White Lamborghini Murcielago front view
10. Porsche Carrera GT: 205 mph, 0-60 in 3.9 secs. Aluminum, 68 Degree, Water Cooled V10 Engine with 612 hp, base price is $440,000. The most powerful and most expensive Porsche  nearly made the list as #10.

Red Porsche Carrera GT side view

Tuesday, September 7, 2010

History of the Internal Combustion Engine - The Heart of the Automobile

An internal combustion engine is any engine that uses the explosive combustion of fuel to push a piston within a cylinder - the piston's movement turns a crankshaft that then turns the car wheels via a chain or a drive shaft. The different types of fuel commonly used for car combustion engines are gasoline (or petrol), diesel, and kerosene.
A brief outline of the history of the internal combustion engine includes the following highlights:
  • 1680 - Dutch physicist, Christian Huygens designed (but never built) an internal combustion engine that was to be fueled with gunpowder.
  • 1807 - Francois Isaac de Rivaz of Switzerland invented an internal combustion engine that used a mixture of hydrogen and oxygen for fuel. Rivaz designed a car for his engine - the first internal combustion powered automobile. However, his was a very unsuccessful design.
  • 1824 - English engineer, Samuel Brown adapted an old Newcomen steam engine to burn gas, and he used it to briefly power a vehicle up Shooter's Hill in London.
  • 1858 - Belgian-born engineer, Jean JosephÉtienne Lenoir invented and patented (1860) a double-acting, electric spark-ignition internal combustion engine fueled by coal gas. In 1863, Lenoir attached an improved engine (using petroleum and a primitive carburetor) to a three-wheeled wagon that managed to complete an historic fifty-mile road trip. (See image at top)
  • 1862 - Alphonse Beau de Rochas, a French civil engineer, patented but did not build a four-stroke engine (French patent #52,593, January 16, 1862).
  • 1864 - Austrian engineer, Siegfried Marcus*, built a one-cylinder engine with a crude carburetor, and attached his engine to a cart for a rocky 500-foot drive. Several years later, Marcus designed a vehicle that briefly ran at 10 mph that a few historians have considered as the forerunner of the modern automobile by being the world's first gasoline-powered vehicle 
  • 1873 - George Brayton, an American engineer, developed an unsuccessful two-stroke kerosene engine (it used two external pumping cylinders). However, it was considered the first safe and practical oil engine.
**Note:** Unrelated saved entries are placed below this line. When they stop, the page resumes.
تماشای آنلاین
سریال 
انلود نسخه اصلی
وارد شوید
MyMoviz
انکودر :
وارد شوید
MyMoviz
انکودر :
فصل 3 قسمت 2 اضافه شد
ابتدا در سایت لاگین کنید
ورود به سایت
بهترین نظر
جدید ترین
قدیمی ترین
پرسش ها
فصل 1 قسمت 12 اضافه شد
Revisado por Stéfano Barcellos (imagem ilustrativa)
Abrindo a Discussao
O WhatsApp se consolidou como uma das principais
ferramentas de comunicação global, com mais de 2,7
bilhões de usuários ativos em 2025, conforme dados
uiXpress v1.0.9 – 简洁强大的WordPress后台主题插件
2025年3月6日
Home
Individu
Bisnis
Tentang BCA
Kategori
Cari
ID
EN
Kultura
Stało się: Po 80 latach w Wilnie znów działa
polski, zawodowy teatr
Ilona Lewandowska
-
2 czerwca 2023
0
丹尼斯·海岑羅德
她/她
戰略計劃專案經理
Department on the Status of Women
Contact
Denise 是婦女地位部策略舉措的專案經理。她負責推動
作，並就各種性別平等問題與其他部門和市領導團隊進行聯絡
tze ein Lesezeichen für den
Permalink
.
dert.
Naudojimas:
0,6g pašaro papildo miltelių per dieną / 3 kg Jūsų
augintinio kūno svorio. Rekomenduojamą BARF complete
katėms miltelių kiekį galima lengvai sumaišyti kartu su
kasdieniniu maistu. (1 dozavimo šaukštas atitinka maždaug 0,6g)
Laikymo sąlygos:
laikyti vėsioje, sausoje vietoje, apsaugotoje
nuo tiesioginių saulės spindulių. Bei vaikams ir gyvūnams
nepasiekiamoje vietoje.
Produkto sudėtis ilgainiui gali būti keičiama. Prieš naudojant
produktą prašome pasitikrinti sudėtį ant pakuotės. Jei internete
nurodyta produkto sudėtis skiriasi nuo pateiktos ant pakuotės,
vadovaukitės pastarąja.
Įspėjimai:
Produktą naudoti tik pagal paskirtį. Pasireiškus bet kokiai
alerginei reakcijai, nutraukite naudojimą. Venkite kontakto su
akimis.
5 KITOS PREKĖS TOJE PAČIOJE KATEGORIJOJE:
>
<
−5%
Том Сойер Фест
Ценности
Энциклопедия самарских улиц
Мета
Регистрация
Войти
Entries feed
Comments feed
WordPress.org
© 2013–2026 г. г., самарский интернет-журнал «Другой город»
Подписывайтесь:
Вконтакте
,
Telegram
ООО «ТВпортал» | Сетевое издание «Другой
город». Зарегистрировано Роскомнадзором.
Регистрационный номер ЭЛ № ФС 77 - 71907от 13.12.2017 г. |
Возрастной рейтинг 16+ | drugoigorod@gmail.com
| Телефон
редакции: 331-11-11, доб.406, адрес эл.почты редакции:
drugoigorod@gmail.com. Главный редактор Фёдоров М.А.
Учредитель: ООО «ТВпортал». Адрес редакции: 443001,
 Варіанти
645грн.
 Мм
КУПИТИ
  • 1866 - German engineers, Eugen Langen and Nikolaus August Otto improved on Lenoir's and de Rochas' designs and invented a more efficient gas engine.
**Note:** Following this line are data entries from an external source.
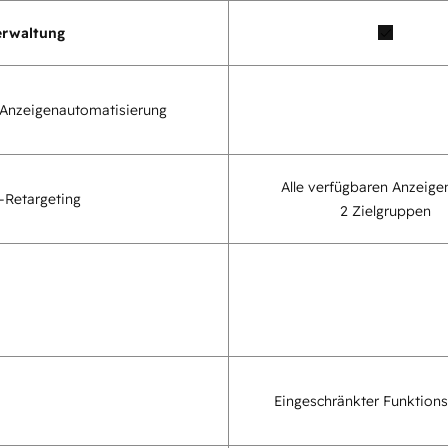
erwaltung
 Anzeigenautomatisierung
Alle verfügbaren Anzeig
-Retargeting
2 Zielgruppen
Eingeschränkter Funktion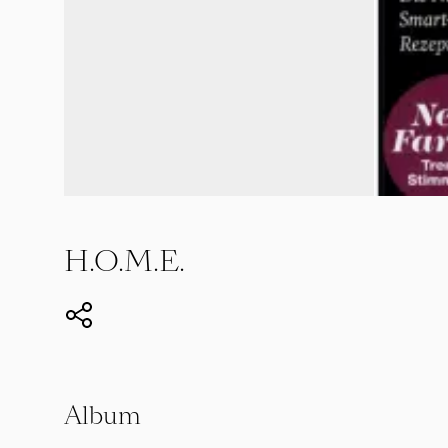
H.O.M.E.
Album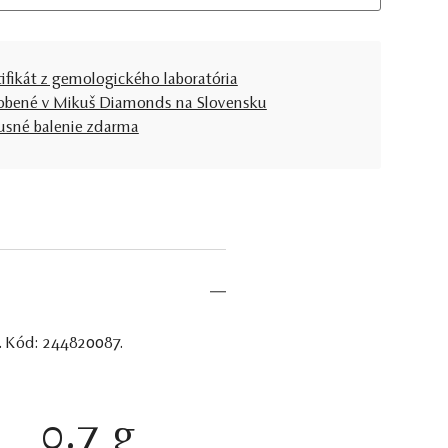
tifikát z gemologického laboratória
obené v Mikuš Diamonds na Slovensku
usné balenie zdarma
t. Kód: 244820087.
0.7 g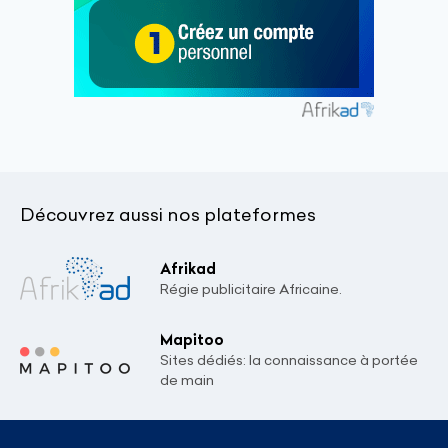
Découvrez aussi nos plateformes
Afrikad
Régie publicitaire Africaine.
Mapitoo
Sites dédiés: la connaissance à portée
de main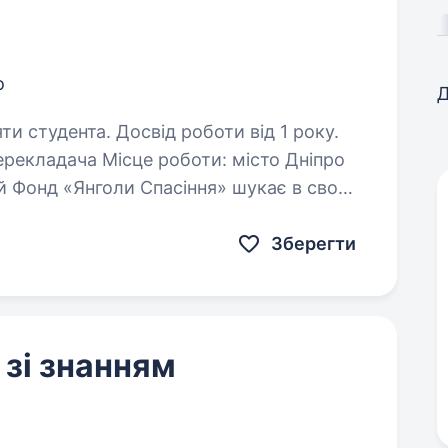
о
Д
ти студента. Досвід роботи від 1 року.
ий Фонд «Янголи Спасіння» шукає в свою
а буде мати значний вплив на життя
Зберегти
 зі знанням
  • 1876 - Nikolaus August Otto invented and later patented a successful four-stroke engine, known as the "Otto cycle".
  • 1876 - The first successful two-stroke engine was invented by Sir Dougald Clerk.
  • 1883 - French engineer, Edouard Delamare-Debouteville, built a single-cylinder four-stroke engine that ran on stove gas. It is not certain if he did indeed build a car, however, Delamare-Debouteville's designs were very advanced for the time - ahead of both Daimler and Benz in some ways at least on paper.
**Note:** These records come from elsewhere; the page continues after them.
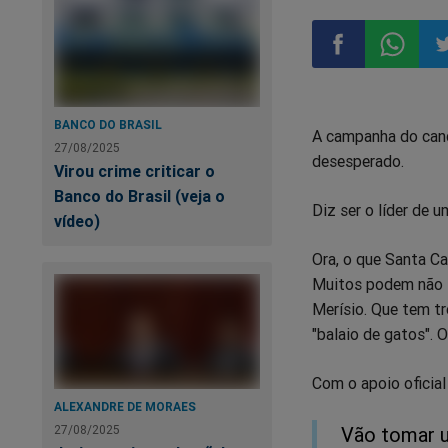
Compartilhar
Compart
Co
BANCO DO BRASIL
A campanha do candi
no
no
n
27/08/2025
desesperado.
Virou crime criticar o
Facebook
Whatsa
Tw
Banco do Brasil (veja o
Diz ser o líder de 
vídeo)
Ora, o que Santa Ca
Muitos podem não 
Merísio. Que tem tr
"balaio de gatos". 
Com o apoio oficial
ALEXANDRE DE MORAES
27/08/2025
Vão tomar u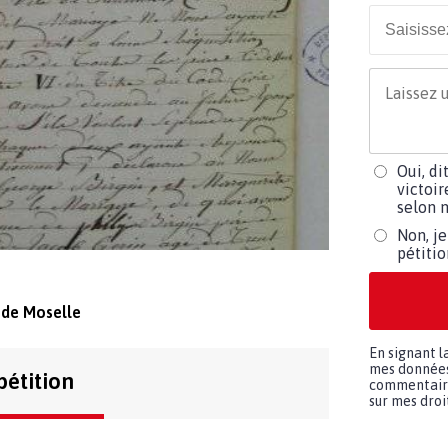
Oui, di
victoir
selon m
Non, je
pétiti
 de Moselle
En signant l
mes données 
pétition
commentaires
sur mes droit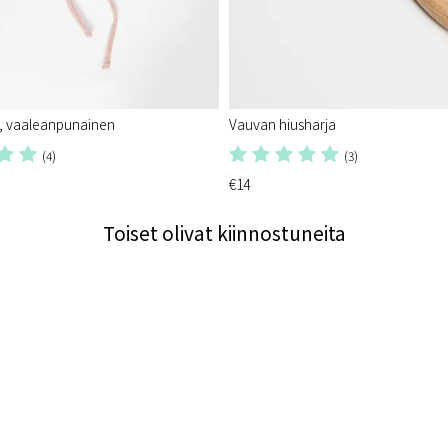
o, vaaleanpunainen
Vauvan hiusharja
(4)
(3)
€14
Toiset olivat kiinnostuneita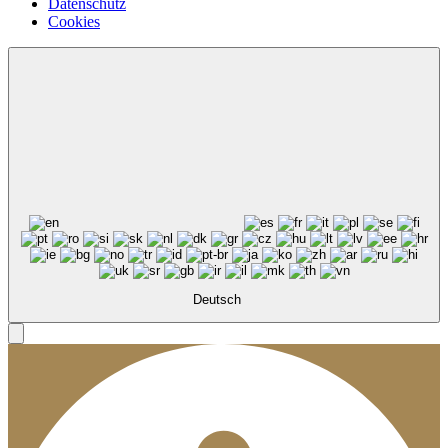
Datenschutz
Cookies
Deutsch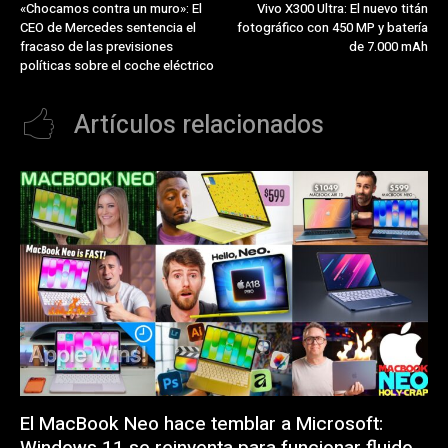
«Chocamos contra un muro»: El
Vivo X300 Ultra: El nuevo titán
CEO de Mercedes sentencia el
fotográfico con 450 MP y batería
fracaso de las previsiones
de 7.000 mAh
políticas sobre el coche eléctrico
Artículos relacionados
El MacBook Neo hace temblar a Microsoft:
Windows 11 se reinventa para funcionar fluido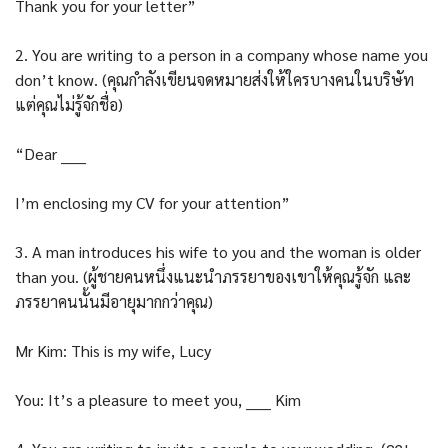
Thank you for your letter”
2. You are writing to a person in a company whose name you
don’t know. (คุณกำลังเขียนจดหมายส่งให้ใครบางคนในบริษัท
แต่คุณไม่รู้จักชื่อ)
“Dear _____
I’m enclosing my CV for your attention”
3. A man introduces his wife to you and the woman is older
than you. (ผู้ชายคนหนึ่งแนะนำภรรยาของเขาให้คุณรู้จัก และ
ภรรยาคนนั้นมีอายุมากกว่าคุณ)
Mr Kim: This is my wife, Lucy
You: It’s a pleasure to meet you, _____ Kim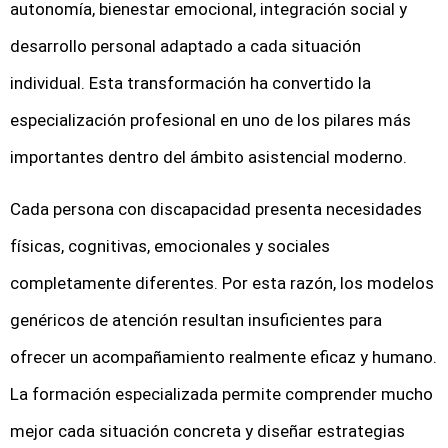
autonomía, bienestar emocional, integración social y
desarrollo personal adaptado a cada situación
individual. Esta transformación ha convertido la
especialización profesional en uno de los pilares más
importantes dentro del ámbito asistencial moderno.
Cada persona con discapacidad presenta necesidades
físicas, cognitivas, emocionales y sociales
completamente diferentes. Por esta razón, los modelos
genéricos de atención resultan insuficientes para
ofrecer un acompañamiento realmente eficaz y humano.
La formación especializada permite comprender mucho
mejor cada situación concreta y diseñar estrategias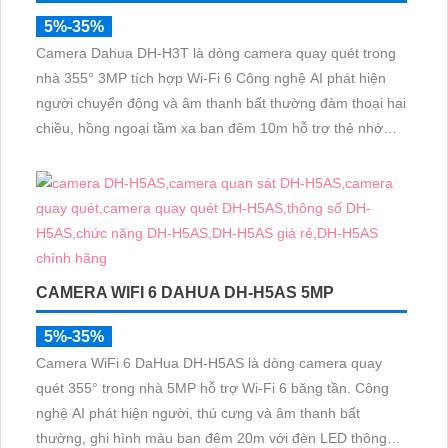
5%-35%
Camera Dahua DH-H3T là dòng camera quay quét trong
nhà 355° 3MP tích hợp Wi-Fi 6 Công nghệ AI phát hiện
người chuyển động và âm thanh bất thường đàm thoại hai
chiều, hồng ngoại tầm xa ban đêm 10m hỗ trợ thẻ nhớ
MicroSD 256GB ONVIF và điều khiển từ xa qua ứng dụng
DMSS
CAMERA WIFI 6 DAHUA DH-H5AS 5MP
5%-35%
Camera WiFi 6 DaHua DH-H5AS là dòng camera quay
quét 355° trong nhà 5MP hỗ trợ Wi-Fi 6 băng tần. Công
nghệ AI phát hiện người, thú cưng và âm thanh bất
thường, ghi hình màu ban đêm 20m với đèn LED thông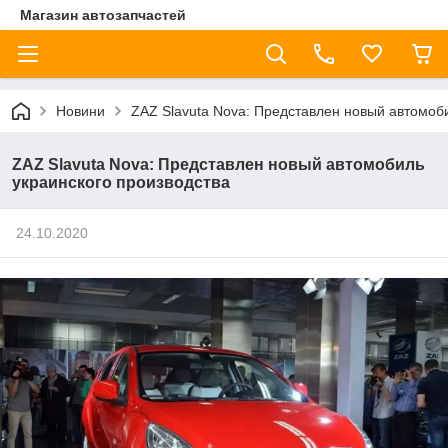
Магазин автозапчастей
Новини
ZAZ Slavuta Nova: Представлен новый автомоб
ZAZ Slavuta Nova: Представлен новый автомобиль
украинского производства
24.10.2020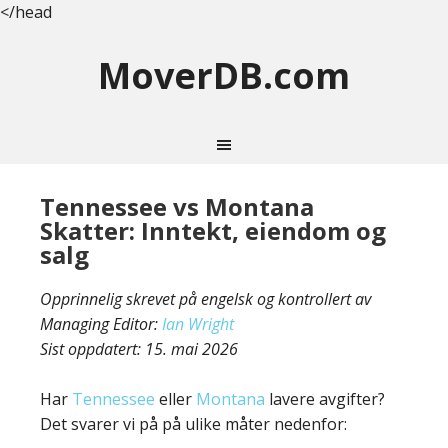
</head
MoverDB.com
Tennessee vs Montana
Skatter: Inntekt, eiendom og
salg
Opprinnelig skrevet på engelsk og kontrollert av
Managing Editor:
Ian Wright
Sist oppdatert:
15. mai 2026
Har
Tennessee
eller
Montana
lavere avgifter?
Det svarer vi på på ulike måter nedenfor: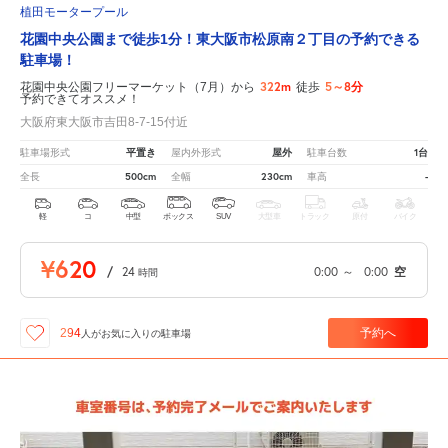
植田モータープール
花園中央公園まで徒歩1分！東大阪市松原南２丁目の予約できる
駐車場！
322m
5～8分
花園中央公園フリーマーケット（7月）から
徒歩
予約できてオススメ！
大阪府東大阪市吉田8-7-15付近
平置き
屋外
1台
駐車場形式
屋内外形式
駐車台数
500cm
230cm
-
全長
全幅
車高
軽
コ
中型
ボックス
SUV
大型車
トラック
原付
バイク
¥620
/
24
0:00
～
0:00
空
時間
予約へ
294
人が
お気に入りの駐車場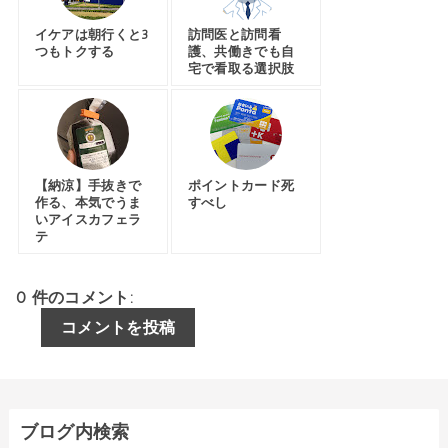
イケアは朝行くと3
訪問医と訪問看
つもトクする
護、共働きでも自
宅で看取る選択肢
【納涼】手抜きで
ポイントカード死
作る、本気でうま
すべし
いアイスカフェラ
テ
0 件のコメント:
コメントを投稿
ブログ内検索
  • 1885 - Gottlieb Daimler invented what is often recognized as the prototype of the modern gas engine - with a vertical cylinder, and with gasoline injected through a carburetor (patented in 1887). Daimler first built a two-wheeled vehicle the "Reitwagen" (Riding Carriage) with this engine and a year later built the world's first four-wheeled motor vehicle.
  • 1886 - On January 29, Karl Benz received the first patent (DRP No. 37435) for a gas-fueled car.
  • 1889 - Daimler built an improved four-stroke engine with mushroom-shaped valves and two V-slant cylinders.
  • 1890 - Wilhelm Maybach built the first four-cylinder, four-stroke engine.